Every person has an inner clock, called a circadian rhythm, that ensures each physiological process is optimized depending on the time of day.

This rhythm dictates our sleep, hormones, eating and digestion habits, and body temperature. It can play an important role in overall health, according to the National Institute of General Medical Sciences.

Scientists are interested in learning more about circadian rhythms in order to help people know the best times of day to sleep, eat, exercise or take medications. But traditionally these studies involve participants living in a time-isolation clinic for several days, where researchers control light and dark periods.

But now researchers from the University of Michigan propose a new method to understand people’s circadian rhythms using wearable smartwatches.

"I think a big question has been, 'Can we measure circadian rhythms with wearables, and how can we do that?'" Daniel Forger, a research professor of computational medicine and bioinformatics at Michigan Medicine, said in a statement.

To do so, Forger and his colleagues created a statistical method that extracts a person's circadian rhythm based on heart rate data provided by their smartwatch.

TOP-LINE DATA

Using more than 130,000 days of real-world data collected from the smartwatches of 900 medical interns on rotating shift schedules, the researchers found distinct and individualized circadian rhythms for the participants that were consistent with clinical data.

The researchers’ algorithm uses smartwatch data such as heart rate, activity, meals, posture and stress to estimate circadian rhythms. They say the algorithm gives a better look into real-world stimuli that could affect the rhythms.

"We've shown that you can take a wearable signal and directly measure circadian rhythms in the real world, and the real world has so many things that affect circadian rhythms that you aren't going to measure in the lab," Forger said. "There are some scenarios that you have to always be a little more careful with, using real-world data. But again we're going to pick up other things you may not experience in a lab."

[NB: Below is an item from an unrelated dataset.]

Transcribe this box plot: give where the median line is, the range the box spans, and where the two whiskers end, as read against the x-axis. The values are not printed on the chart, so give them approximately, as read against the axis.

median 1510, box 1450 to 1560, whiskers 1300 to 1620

An example from the study showed one participant’s heart rate quickly adjust to their changing work schedule, which demonstrated that their circadian rhythm was able to adapt to a bedtime and waking time that were almost the opposite of what they had previously been experiencing, according to the researchers.

The researchers say the ability to use wearable data to understand circadian rhythms can give both scientists and users insights into how to use that information to improve health.

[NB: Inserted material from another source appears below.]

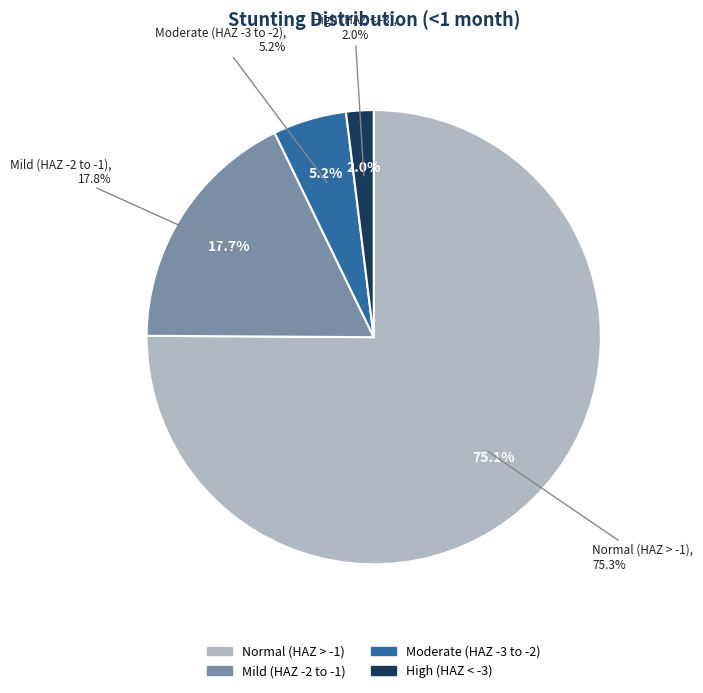

What is the smallest slice in the pie chart?

High (HAZ-score between < -3)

"Measuring that signal not only provides information about the body's circadian timing, but also characterizes how each individual's heart rate behaves," said Clark Bowman, a professor of mathematics and statistics at Hamilton College and a researcher for the study.

"We can use this information to track how the body adjusts to new schedules, study how physical activity affects each individual's heart rate slightly differently, and even quantify the effect of being active at different times of day on the body's internal clock. Smart watch users could have real-time information on their circadian clock to help adjust to jet lag or shift work, manage circadian disorders, or identify abnormalities in heart rate, which might present health risks."  

Understanding the potential benefits this capability could have for consumers, the team created a smartphone app where users upload their wearable data to get reports on their circadian rhythms. Called Social Rhythms, the app is available for download on iPhone and Android devices.

METHODS

Participants in this study are also a part of an ongoing research initiative called the Intern Health Study. They worked both day and night shifts, making them ideal candidates to study circadian rhythms, and they continuously wore smartwatches from Fitbit, Apple or ​​Xiaomi.

The majority of participants were female, and most were between 25 and 30 years old.

To estimate circadian rhythms, the team’s algorithm discards sleep data and focuses on metrics collected during waking hours. From there, it takes into account whether a person’s heart rate is affected by activity, posture or meals to extract the underlying circadian rhythm.

THE LARGER TREND

Understanding people’s sleep and wake cycles is an important insight into overall health that many others are trying to decipher. While this study used a person’s waking hours to draw conclusions about circadian rhythms, others track people’s sleeping habits.

For example, Sleep Number has a smart bed and a connected app that together give users monthly wellness reports, circadian sleep analytics and a heart-rate-variability measurement.

Garmin works with Sleeprate to give users insights into how workouts and nightly sleep affect one another. Fitbit and Apple smartwatches both independently track and give sleep reports to their users.